GOAL OF THE EXERCISE: Once the pictures are set aside, repeat all of the data below exactly.

PROVIDED DATA:
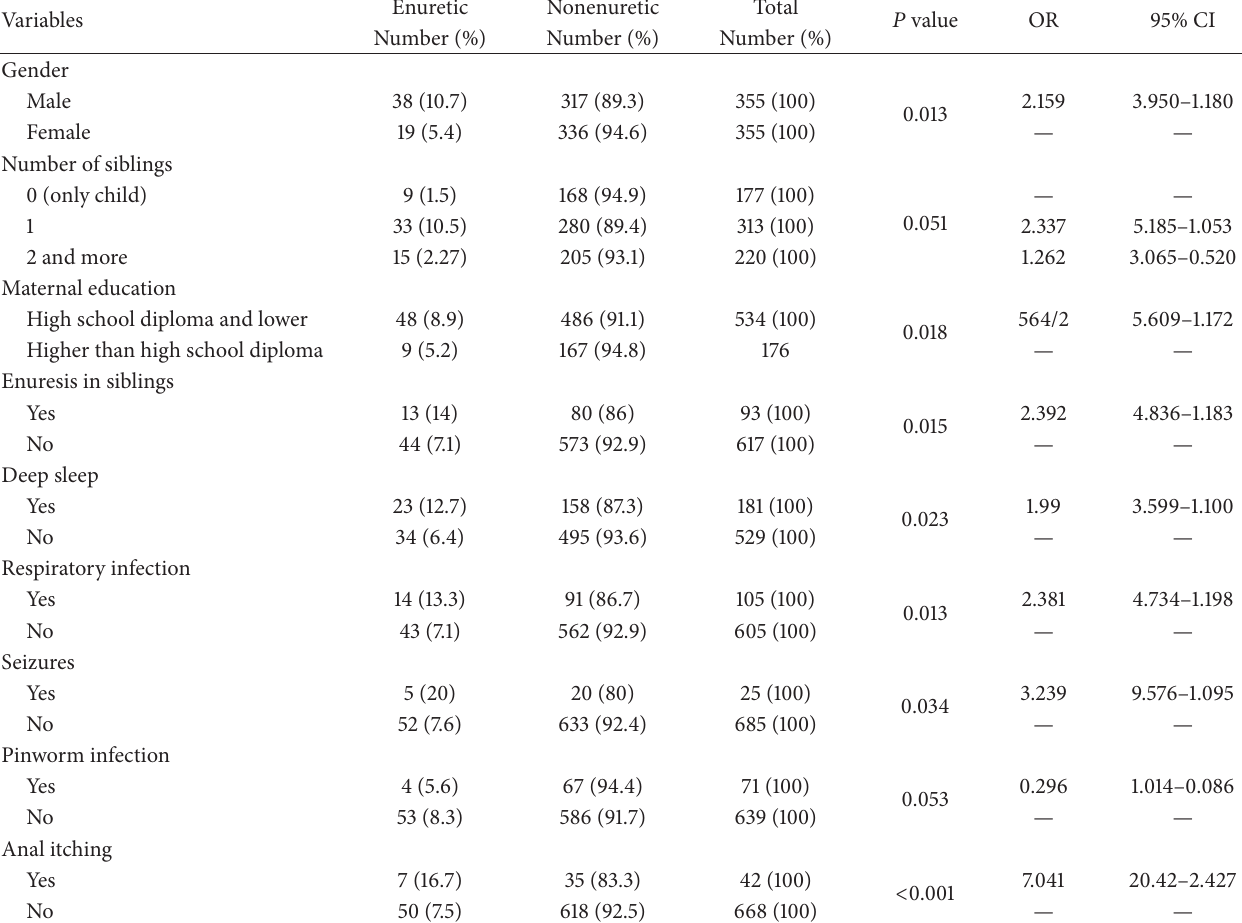
Table 4: Factors associated with nocturnal enuresis based on the logistic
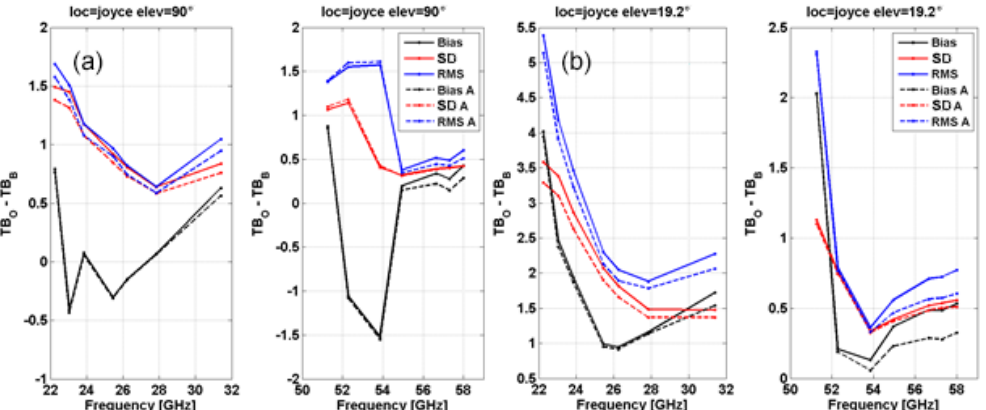
Figure 6. Statistics of the differences between TB observations and model background (solid lines) and between TB observations and model analysis (dashed lines). Simulated TB are computed with RTTOV-gb from AROME-France 3h forecast (solid lines) and AROME-France analyses (dashed lines) profiles in clear-sky conditions for Joyce at zenith. Panels (a) and (b) refer, respectively, to 90 and 19.2 ◦ elevation angle. Biases are shown with black lines, standard deviations with red lines, and RMS with blue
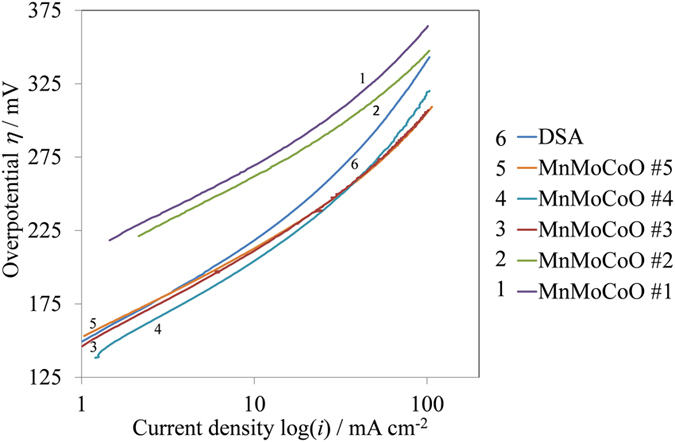
Tafel plot of the modified EMD samples in 2 M H2SO4 solution.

RESPONSE:
Table 4: Factors associated with nocturnal enuresis based on the logistic
Figure 6. Statistics of the differences between TB observations and model background (solid lines) and between TB observations and model analysis (dashed lines). Simulated TB are computed with RTTOV-gb from AROME-France 3h forecast (solid lines) and AROME-France analyses (dashed lines) profiles in clear-sky conditions for Joyce at zenith. Panels (a) and (b) refer, respectively, to 90 and 19.2 ◦ elevation angle. Biases are shown with black lines, standard deviations with red lines, and RMS with blue
Tafel plot of the modified EMD samples in 2 M H2SO4 solution.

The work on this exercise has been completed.